No that's not make wacko, it's "your mom" (mage waco) in siSwati haha.
Another week has passed by. The weeks go by so quickly here. I write a blog and then it seems like the next day it's time for me to write another one. Ok this week has consisted of teaching 6th and 7th graders how to write a paragraph and an essay and trying to figure out to teach about writing, but speak God's truth into their life at the same time. My students are absolutely wonderful. I mean they have their moments and then the days when 2 out of 30 kids turn in their homework, but on a whole the kids are a lot of fun.
School and lies: I'm really sorry if this blog jumps around a lot but I have a lot I want to write about. With the school and teaching and then having a Bible study and youth group I've been feeling a little overwhelmed. Not in that it's too much, but what qualifies me? Lies have been thrown at me that I can't do it, that I don't know how to teach or that I'm not old enough to raise up these girls here. Another component of this week has been breaking through this unseen barrier of doubt and accepting and believing that God has called me and appointed me for this. It doesn't matter that half the time I have no idea what I'm doing, because it's not about me. What matters is that God has a plan for these kids and He wants to invade their life and for some crazy reason He's decided to use me.
I know that God has so much for Ezulwini Catholic Primary. I know that He has put me there to not only teach, but reach into the lives of all these kids and show them that someone (God) has a hope and a plan for their future. I can't even explain how insane some of the stuff is that they write about. Some of their stories really just made my heart hurt.
Facing a hard reality: My team faced a hard reality this week. Some of the girls have been working at the hospital during the week and then we go as a team on Saturdays. The children's ward has become a safe haven for abandoned children. There are several absolutely wonderful kids with mental disabilities that have been abandoned and live at the hospital. There are also a couple of abandoned babies there as well. One of them, Mlumini, we're pretty sure he had AIDS and possibly TB, but he was facing massive malnourishment. He was a funny kid, last Saturday my friend Tessa was holding him and playing with him and I came up and apparently he didn't like me because he just waved me off with his hand, it was pretty funny.
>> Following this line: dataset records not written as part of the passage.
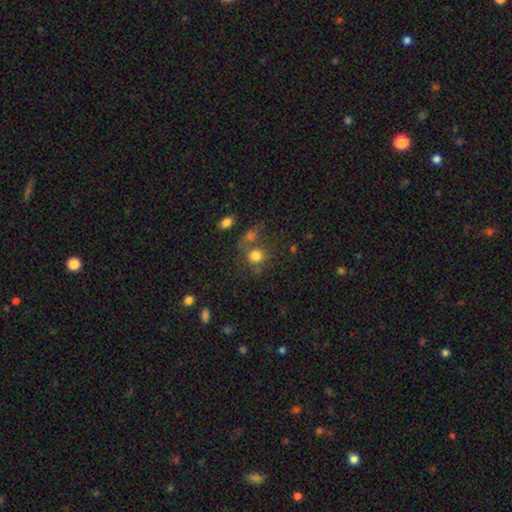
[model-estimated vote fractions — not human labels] Smooth or featured?
  - smooth: 78% *
  - star or artifact: 13%
  - featured or disk: 10%
How rounded?
  - round: 85% *
  - in between: 13%
  - cigar-shaped: 1%
Merging?
  - none: 58% *
  - merger: 21%
  - minor disturbance: 13%
  - major disturbance: 8%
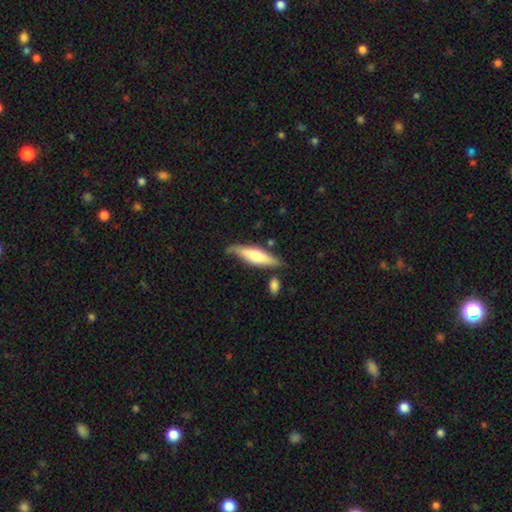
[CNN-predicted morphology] The model was most divided on "smooth or featured": smooth: 53%, featured or disk: 41%, star or artifact: 5%. More confident: merging — none (73%); how rounded — cigar-shaped (71%).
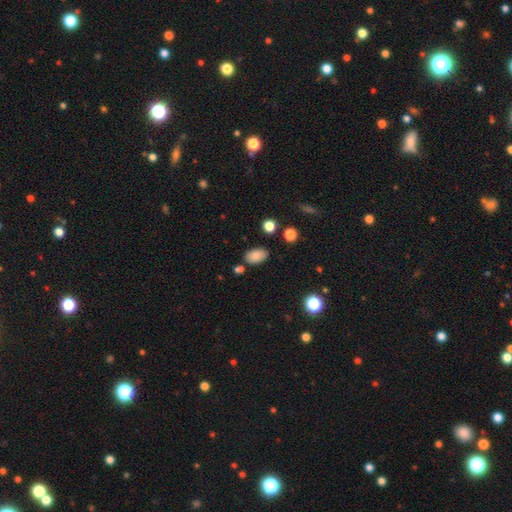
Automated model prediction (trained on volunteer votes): smooth 83%, star or artifact 10%, featured or disk 8%. Down the decision tree: how rounded — in between (90%); merging — none (78%).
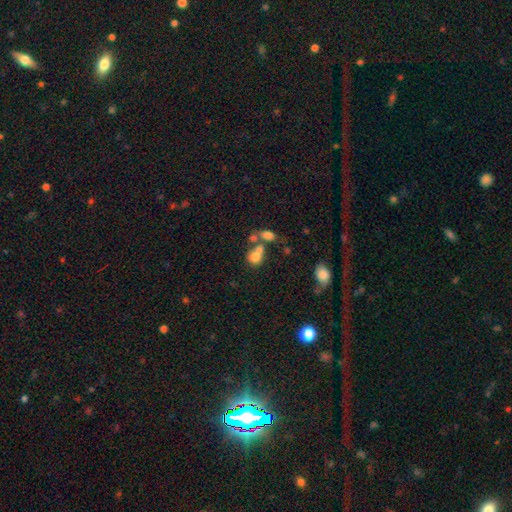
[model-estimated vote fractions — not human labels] This is likely a smooth galaxy (72%). How rounded: likely round (63%). Merging: possibly merger (50%).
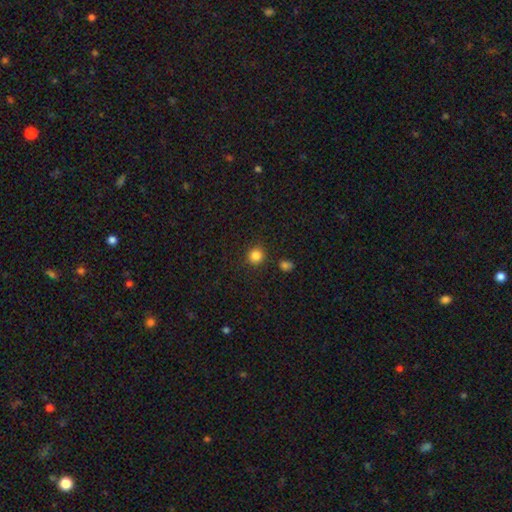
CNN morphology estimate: Q: Smooth or featured?
A: smooth (84%); runner-up: star or artifact (12%)
Q: How rounded?
A: round (91%); runner-up: in between (8%)
Q: Merging?
A: none (88%); runner-up: minor disturbance (6%)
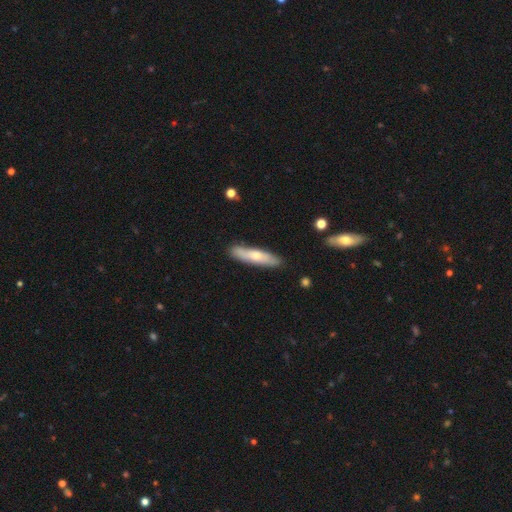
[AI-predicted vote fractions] Q: Smooth or featured?
A: smooth (55%); runner-up: featured or disk (40%)
Q: How rounded?
A: cigar-shaped (76%); runner-up: in between (23%)
Q: Merging?
A: none (85%); runner-up: minor disturbance (11%)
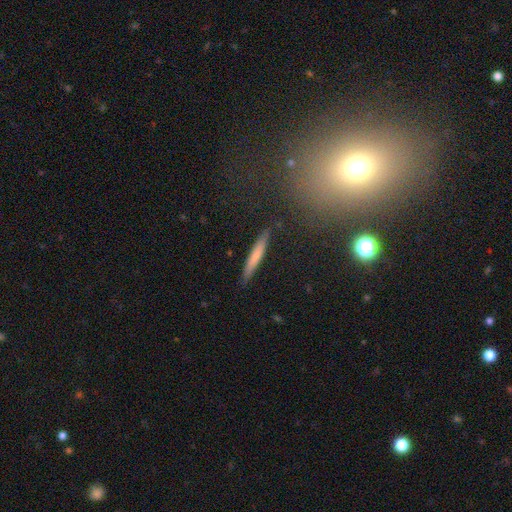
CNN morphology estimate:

This past week he caught a really bad fever, I read his chart, his fever got up to 104 F. The two girls were spending all day with him and I saw him yesterday morning, yesterday afternoon he passed away. I didn't even spend that much time with him, but it just brings a hard reality straight into your face. The two girls mourned for him, but what if they hadn't been there? It just started making me think about all the other orphans that don't have someone to stand next to their bed and that cry for them. I knew that I was going to see AIDS here. Over half the country has HIV/ AIDS, I think it just finally hit us in the face.
The beauty in it all: Last night God showed up. We were singing the song "Our God reigns." And while this harsh reality of dying babies and children that haven't been shown what hope means was hitting me in the face and while the lies that I couldn't do it and thought and cares about home were swarming around me, God gave me a song of freedom. We as a body proclaimed that God reigns over all of this. God reigns over the orphans that don't have anyone at their bedside, He's at their bedside. God reigns over the boys in my class that have been told violence and anger is all there is. God reigns over the girls in my class that have been told their bodies are trash and that they don't mean anything. God reigns over my family, over my team and over every person, thing and stronghold in Swaziland.
Wrap up: Everything is solid here. God is showing up and moving, so please as the body, join us. Proclaim that God reigns over your family. I don't know what's going on in your house or life, but I know that God is bigger than all of it. Cast out the lies and clouds of depression and doubt that like to frequent our world, proclaim the truth and freedom of Christ over all of it.
Prayer request: That God will continue to open doors at my school. My ministry isn't just in the students, but with the teachers, another volunteer and the parents. Please just pray that will reign in their hearts.
-For my team, that we will always come together as the Body and serve Him in and out of our home
-For the girls in my Bible study. That God will move in their lives and that He will raise them up.
-Praise Him! It's so cool to see Him moving here and at a home, praise Him!
I posted some more pictures and am trying to get some videos up!